Эту концепцию я нахожу полезной. Иногда ты что-то делаешь в настоящем, помнишь, что делал в прошлом, и думаешь делать то же самое в будущем — чтобы создать что-нибудь. Произведение искусства, которое само по себе не обязательно будет искусством, но чем-то, достойным, чтобы его создал человек.

— Это экзистенциализм, верно?

— Да, думаю, он самый. Не вижу, как можно этого избежать.

— Гм. — Она задумалась. Свет отражался на белых прядях в ее черных волосах. — Расскажи о твоих яслях. Каково оно?

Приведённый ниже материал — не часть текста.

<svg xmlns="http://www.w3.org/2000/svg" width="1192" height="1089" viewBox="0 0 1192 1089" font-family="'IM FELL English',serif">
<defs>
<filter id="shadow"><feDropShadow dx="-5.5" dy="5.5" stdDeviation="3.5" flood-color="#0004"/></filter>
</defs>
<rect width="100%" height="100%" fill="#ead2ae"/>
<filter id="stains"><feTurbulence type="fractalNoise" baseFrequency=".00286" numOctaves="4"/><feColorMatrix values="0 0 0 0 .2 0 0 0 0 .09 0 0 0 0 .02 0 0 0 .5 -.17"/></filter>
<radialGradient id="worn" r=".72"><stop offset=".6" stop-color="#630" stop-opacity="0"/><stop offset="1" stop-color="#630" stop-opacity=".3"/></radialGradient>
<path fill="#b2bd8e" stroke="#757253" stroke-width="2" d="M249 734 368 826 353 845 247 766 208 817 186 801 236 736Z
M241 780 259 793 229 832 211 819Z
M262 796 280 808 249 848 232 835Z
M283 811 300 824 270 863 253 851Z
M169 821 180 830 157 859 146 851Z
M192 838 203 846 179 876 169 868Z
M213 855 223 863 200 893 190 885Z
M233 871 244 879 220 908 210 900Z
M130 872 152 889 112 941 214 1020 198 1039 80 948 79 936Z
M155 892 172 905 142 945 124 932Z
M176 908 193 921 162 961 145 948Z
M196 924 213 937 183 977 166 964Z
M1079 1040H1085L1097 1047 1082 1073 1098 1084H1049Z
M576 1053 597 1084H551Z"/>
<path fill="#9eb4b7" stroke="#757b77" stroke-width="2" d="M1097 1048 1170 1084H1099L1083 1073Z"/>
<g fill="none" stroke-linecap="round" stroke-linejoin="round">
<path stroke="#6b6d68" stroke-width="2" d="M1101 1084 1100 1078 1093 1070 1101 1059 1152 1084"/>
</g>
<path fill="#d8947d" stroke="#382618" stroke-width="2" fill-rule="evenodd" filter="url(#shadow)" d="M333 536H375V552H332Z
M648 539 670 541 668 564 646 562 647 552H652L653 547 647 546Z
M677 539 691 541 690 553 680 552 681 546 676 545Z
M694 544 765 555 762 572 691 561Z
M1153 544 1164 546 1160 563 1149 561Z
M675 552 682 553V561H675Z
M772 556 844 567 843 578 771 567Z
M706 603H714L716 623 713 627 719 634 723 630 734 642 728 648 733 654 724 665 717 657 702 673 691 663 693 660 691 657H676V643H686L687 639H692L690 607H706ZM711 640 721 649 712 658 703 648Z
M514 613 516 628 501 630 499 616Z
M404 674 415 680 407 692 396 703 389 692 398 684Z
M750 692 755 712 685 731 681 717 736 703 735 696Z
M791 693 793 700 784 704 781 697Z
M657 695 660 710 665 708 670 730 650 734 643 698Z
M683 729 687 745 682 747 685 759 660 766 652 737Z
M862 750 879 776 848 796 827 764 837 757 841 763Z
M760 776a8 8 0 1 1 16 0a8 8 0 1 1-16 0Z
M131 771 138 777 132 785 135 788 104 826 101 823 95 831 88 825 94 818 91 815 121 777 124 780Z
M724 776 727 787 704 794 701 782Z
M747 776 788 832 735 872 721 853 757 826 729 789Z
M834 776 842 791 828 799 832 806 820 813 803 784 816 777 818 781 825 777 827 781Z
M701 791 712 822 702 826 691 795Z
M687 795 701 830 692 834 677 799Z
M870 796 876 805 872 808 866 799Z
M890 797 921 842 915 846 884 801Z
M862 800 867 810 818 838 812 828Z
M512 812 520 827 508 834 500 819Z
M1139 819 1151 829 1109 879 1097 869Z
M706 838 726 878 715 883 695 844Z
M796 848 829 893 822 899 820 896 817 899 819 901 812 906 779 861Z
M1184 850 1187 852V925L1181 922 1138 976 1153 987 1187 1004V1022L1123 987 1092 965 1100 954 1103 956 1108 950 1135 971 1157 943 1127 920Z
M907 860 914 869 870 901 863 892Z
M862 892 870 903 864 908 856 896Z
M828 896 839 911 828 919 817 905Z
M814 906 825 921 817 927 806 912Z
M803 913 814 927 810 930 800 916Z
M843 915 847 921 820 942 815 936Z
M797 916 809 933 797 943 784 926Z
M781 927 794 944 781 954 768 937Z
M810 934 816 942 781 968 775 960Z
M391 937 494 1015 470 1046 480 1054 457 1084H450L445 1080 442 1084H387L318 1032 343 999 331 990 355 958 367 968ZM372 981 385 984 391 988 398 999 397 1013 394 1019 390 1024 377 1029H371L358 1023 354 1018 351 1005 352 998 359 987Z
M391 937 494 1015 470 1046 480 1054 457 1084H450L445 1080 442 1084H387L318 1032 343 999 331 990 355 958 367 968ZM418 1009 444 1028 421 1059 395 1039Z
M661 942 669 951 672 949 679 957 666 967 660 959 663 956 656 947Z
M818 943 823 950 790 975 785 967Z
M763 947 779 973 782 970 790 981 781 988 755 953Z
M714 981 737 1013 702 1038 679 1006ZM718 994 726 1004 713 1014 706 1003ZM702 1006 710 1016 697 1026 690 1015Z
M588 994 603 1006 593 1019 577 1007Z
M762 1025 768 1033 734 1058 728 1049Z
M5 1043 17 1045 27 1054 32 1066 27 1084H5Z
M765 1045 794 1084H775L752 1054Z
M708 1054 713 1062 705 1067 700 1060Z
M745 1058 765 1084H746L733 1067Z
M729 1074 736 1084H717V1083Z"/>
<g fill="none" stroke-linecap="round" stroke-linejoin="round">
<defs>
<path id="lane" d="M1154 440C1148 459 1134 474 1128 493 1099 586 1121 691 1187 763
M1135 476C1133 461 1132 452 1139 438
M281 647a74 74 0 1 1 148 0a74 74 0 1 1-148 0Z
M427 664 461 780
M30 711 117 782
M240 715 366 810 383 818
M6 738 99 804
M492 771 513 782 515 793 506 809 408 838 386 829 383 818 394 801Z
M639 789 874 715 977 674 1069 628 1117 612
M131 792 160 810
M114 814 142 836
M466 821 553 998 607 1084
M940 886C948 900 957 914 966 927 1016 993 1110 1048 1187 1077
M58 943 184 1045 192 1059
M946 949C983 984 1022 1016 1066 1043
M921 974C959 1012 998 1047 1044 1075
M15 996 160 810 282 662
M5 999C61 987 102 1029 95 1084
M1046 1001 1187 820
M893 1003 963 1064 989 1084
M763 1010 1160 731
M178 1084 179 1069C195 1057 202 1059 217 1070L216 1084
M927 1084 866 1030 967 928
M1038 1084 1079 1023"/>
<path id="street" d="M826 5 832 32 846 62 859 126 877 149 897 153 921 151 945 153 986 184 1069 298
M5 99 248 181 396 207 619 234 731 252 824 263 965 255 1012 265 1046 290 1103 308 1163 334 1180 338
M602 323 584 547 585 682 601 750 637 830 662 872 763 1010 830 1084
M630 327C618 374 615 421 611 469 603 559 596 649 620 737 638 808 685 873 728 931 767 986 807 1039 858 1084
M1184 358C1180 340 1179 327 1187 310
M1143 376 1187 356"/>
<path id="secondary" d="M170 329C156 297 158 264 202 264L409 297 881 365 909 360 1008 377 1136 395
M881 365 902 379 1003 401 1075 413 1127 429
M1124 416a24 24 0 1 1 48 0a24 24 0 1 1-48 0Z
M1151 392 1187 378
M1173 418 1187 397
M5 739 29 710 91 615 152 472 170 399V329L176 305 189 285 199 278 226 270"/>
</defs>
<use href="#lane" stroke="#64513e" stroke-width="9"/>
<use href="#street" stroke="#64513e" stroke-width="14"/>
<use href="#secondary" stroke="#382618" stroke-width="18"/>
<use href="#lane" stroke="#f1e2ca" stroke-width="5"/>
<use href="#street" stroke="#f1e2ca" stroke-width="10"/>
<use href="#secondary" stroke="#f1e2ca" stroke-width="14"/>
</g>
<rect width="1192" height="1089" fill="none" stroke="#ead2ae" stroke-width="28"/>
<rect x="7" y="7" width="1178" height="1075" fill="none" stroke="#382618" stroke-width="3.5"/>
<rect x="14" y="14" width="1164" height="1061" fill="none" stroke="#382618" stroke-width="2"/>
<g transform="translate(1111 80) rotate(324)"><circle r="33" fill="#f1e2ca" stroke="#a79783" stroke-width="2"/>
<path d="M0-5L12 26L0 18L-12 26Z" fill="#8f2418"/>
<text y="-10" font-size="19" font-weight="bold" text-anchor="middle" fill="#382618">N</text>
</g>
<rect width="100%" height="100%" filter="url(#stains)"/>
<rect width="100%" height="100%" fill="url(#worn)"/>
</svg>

— На Титане это люди примерно одних лет, учившиеся вместе и работающие вместе. Небольшие группы создаются для воспитания детей. Обычно в группу входит шесть человек. Существуют разные способы их построения. Все зависит от совместимости. Кажется, парных связей недостаточно, чтобы выдержать долго; пары терпят неудачу чаще, чем в половине случаев, а детям двух родителей мало. Поэтому обычно численность больше. Почти всегда это договоренность о совместном воспитании детей, а не об отношениях на всю жизнь. Отсюда название «ясли». С годами накапливаются обиды. Но, если повезет, некоторое время все просто замечательно, а когда приходит срок, надо принимать новых и новых. Я стараюсь поддерживать с ними контакт: мы до сих пор составляем ясли. Но дети выросли, и теперь мы видимся очень редко.